Pero la razón más contundente, aunque quizá más utópica, para reivindicar su presencia en nuestros días, sería la concatenación lógica de su pasado, su presente y su futuro, devolviéndole en justicia el lugar que nunca debió perder.

En los albores de nuestra civilización, una ingente masa boscosa nos propiciaba cobijo, recursos y alimentos en perfecto equilibrio ecológico, y climático. A decir de los visitantes romanos, una ardilla podía atravesar la península sin descender al suelo (impresionante). Fueron precisamente estos visitantes, y su forma de entender la organización social, quienes uniformaron ciertas pautas que acababan con otras fórmulas autogestionarias, tantas como tribus o comunidades. Su sistema de vías de comunicación, de explotación del territorio, su organización urbanita, sus necesidades de abastecimiento, venían a ser los antecedentes del estado moderno, generalizante y subyugante. De ellos, el desarrollo de la agricultura intensiva, regadíos, horticultura y cereales, que sustituían el recurso a los frutos silvestres y su recolección, por ejemplo. De ellos, la primera señal de que estos productos autóctonos iban a acabar siendo reductos de gente pobre e incivilizada. Con ellos, la primera esquilmación de los "bosques sagrados" para imponer los huertos del sistema.

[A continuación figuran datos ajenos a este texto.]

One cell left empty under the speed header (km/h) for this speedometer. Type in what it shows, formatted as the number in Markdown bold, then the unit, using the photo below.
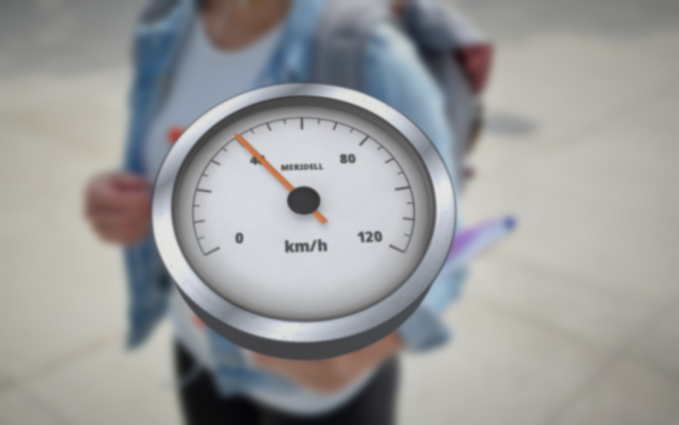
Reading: **40** km/h
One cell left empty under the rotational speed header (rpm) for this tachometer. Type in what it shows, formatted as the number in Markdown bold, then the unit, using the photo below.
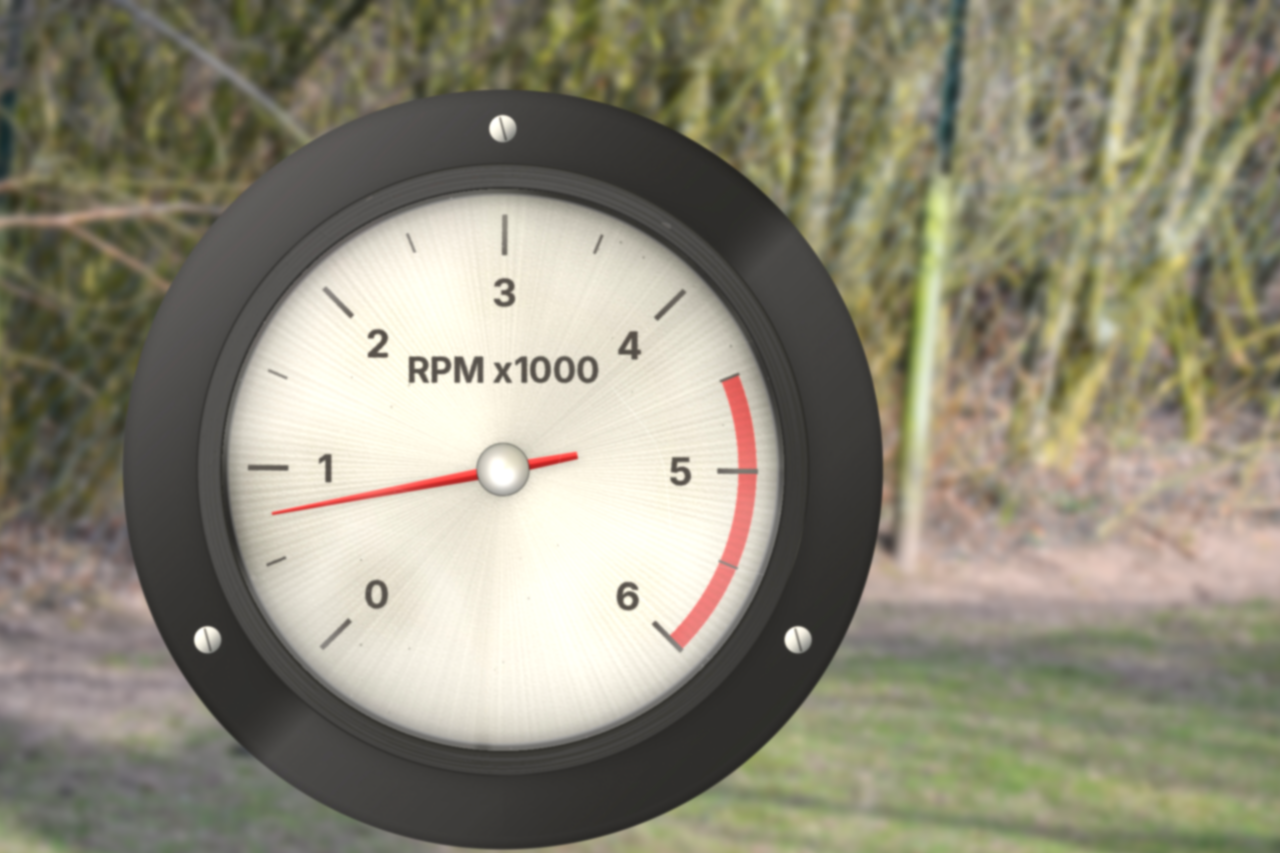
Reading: **750** rpm
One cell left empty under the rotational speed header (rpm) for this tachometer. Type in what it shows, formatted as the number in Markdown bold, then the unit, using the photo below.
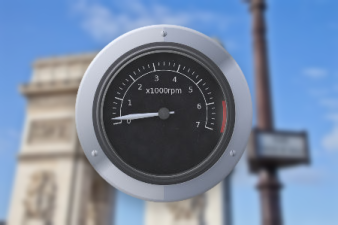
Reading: **200** rpm
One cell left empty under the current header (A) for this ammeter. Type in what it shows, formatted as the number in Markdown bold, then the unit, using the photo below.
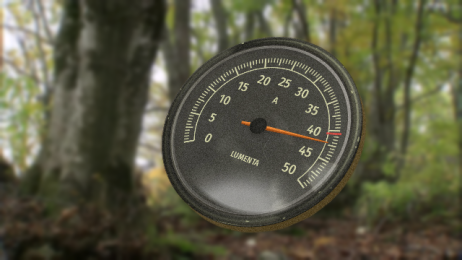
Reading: **42.5** A
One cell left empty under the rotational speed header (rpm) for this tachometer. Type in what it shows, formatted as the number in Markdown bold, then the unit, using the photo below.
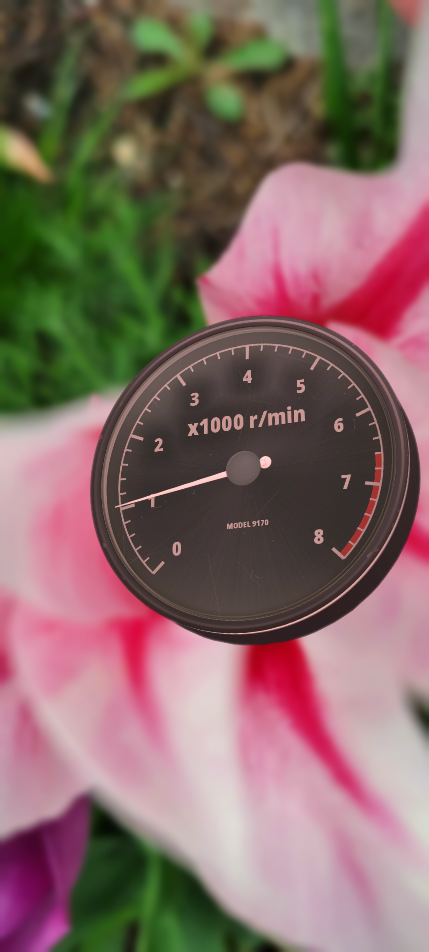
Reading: **1000** rpm
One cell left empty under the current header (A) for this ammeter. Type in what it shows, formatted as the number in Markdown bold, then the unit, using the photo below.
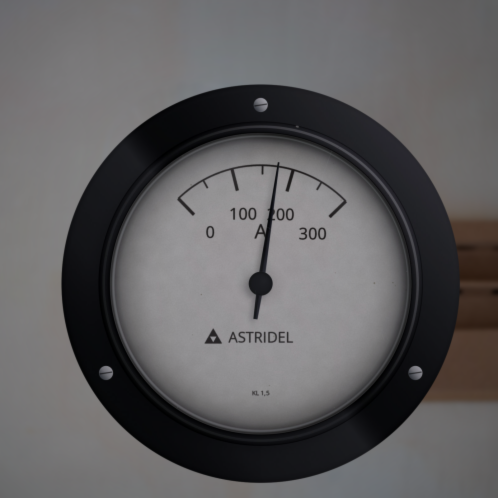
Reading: **175** A
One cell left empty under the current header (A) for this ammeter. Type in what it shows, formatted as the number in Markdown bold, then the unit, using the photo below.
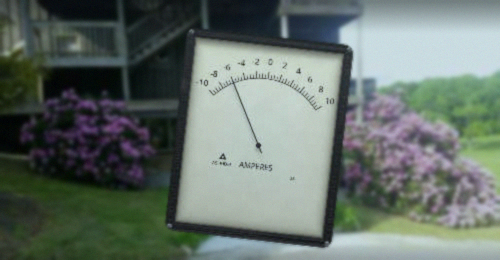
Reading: **-6** A
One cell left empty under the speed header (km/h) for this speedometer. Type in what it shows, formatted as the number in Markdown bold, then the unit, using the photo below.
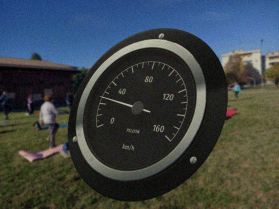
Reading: **25** km/h
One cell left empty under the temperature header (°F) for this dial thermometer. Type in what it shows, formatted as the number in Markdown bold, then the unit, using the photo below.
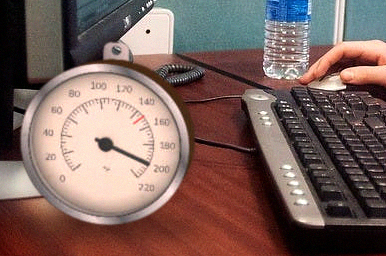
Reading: **200** °F
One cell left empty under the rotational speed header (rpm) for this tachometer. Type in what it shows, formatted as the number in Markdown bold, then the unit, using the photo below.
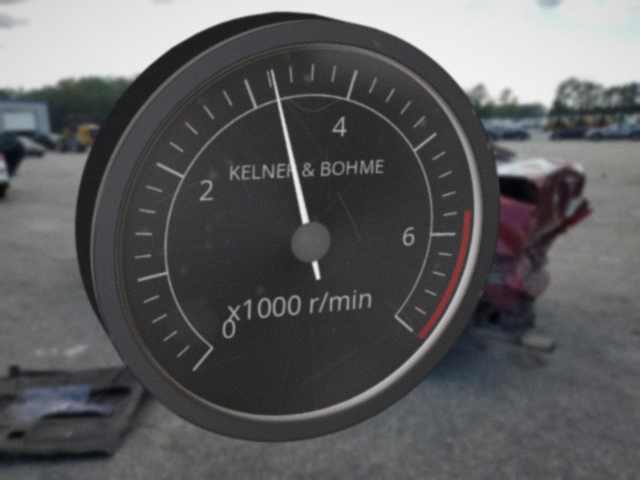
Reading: **3200** rpm
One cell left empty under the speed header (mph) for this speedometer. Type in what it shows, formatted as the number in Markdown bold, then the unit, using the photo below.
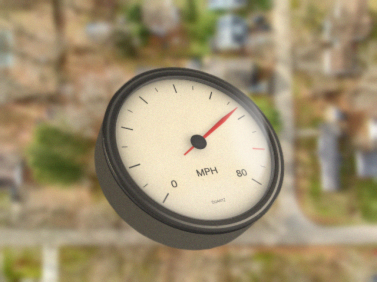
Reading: **57.5** mph
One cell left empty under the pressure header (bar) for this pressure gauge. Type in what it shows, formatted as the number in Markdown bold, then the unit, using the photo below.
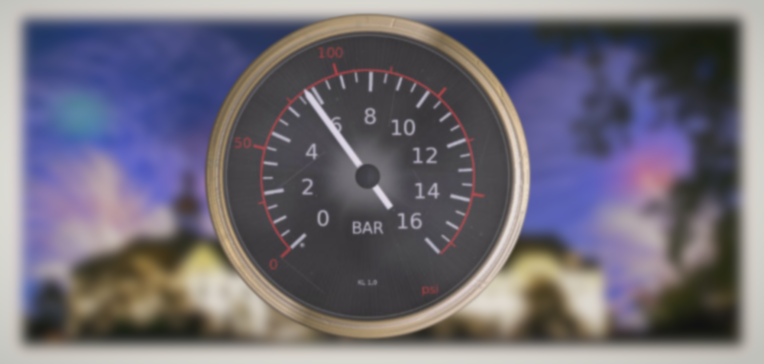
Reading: **5.75** bar
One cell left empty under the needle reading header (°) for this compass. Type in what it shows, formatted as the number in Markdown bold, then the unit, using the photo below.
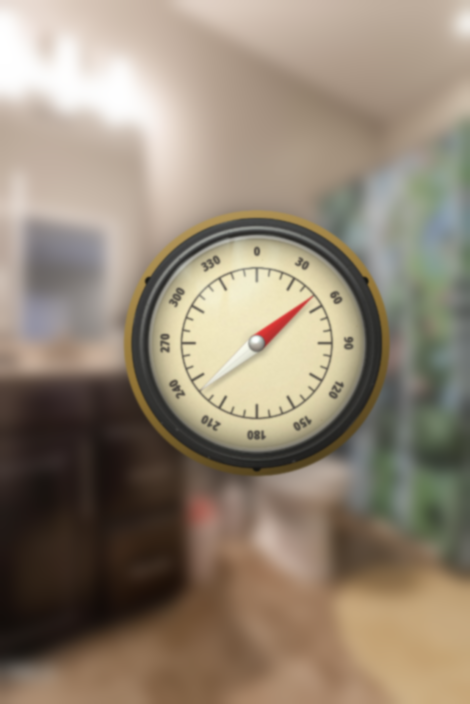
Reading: **50** °
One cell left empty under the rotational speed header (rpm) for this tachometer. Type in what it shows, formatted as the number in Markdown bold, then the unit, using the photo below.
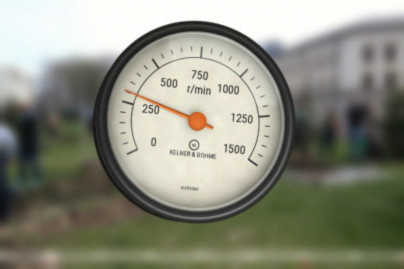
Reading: **300** rpm
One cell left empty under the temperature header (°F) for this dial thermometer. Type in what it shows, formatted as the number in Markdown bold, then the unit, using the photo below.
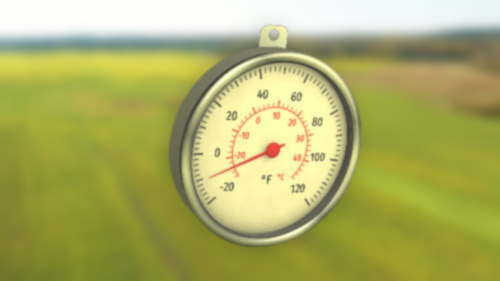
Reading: **-10** °F
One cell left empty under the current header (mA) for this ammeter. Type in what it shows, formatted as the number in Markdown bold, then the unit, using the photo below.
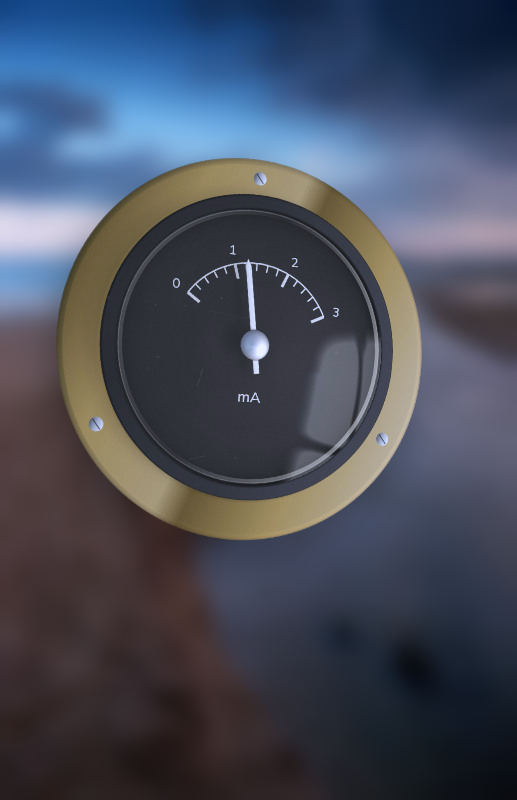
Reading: **1.2** mA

En tiempos de reconquista, los recursos forestales aún vigentes fueron defendidos en razón de supervivencia, seguridad y autoabastecimiento. Pero llegaría de nuevo el modelo de estado intervencionista que liberalizaba el suelo para dedicarlo a la agricultura, básicamente al cereal, y a su control económico. Esto no solo afectó a las grandes propiedades burguesas y eclesiásticas, se hizo también con los bienes comunales de pequeñas comunidades y concejos.

En lo sucesivo, y volcados en el desarrollo industrial y urbano, la deforestación ha llegado a ser tan desproporcionada, que ni siquiera se ha preservado como defensa para la regeneración de un suelo sobreexplotado, o como garantía del equilibrio climático y medioambiental, o como recurso a una fuente de alimentos que acabó siendo denigrada, arcaica y semi-clandestina.

Hoy es fácil ver en nuestra geografía pueblos abandonados, el castro, cuatro casas y la iglesia, en medio de una extensión inacabable de cereales y de otros cultivos. Sin un solo árbol a la redonda (pobre ardilla). Y muchos lugares, terrenos improductivos de lo común, los vemos repoblados por enormes aerogeneradores y placas solares, cuya energía es derivada a grandes núcleos urbanos y de producción. Es el nuevo panorama rural.

Distintos colectivos, asociaciones, ayuntamientos, han goteado campañas de plantación de bellotas en los últimos años. Este pequeño fruto se ha convertido en todo un símbolo de regeneración ecológica, climática, medioambiental, paisajística, histórica y poblacional. Los árboles que los ofrecen son generosos guardianes y testigos longevos de nuestro paso por la tierra. Hoy, que llenamos espacios hablando sobre el cambio climático, sobre la amenazante desertización, sobre las emisiones de CO2, sobre el encarecimiento de productos básicos, necesitamos de una reforestación compensatoria y de la recuperación de los recursos del común. Necesitamos de la bellota.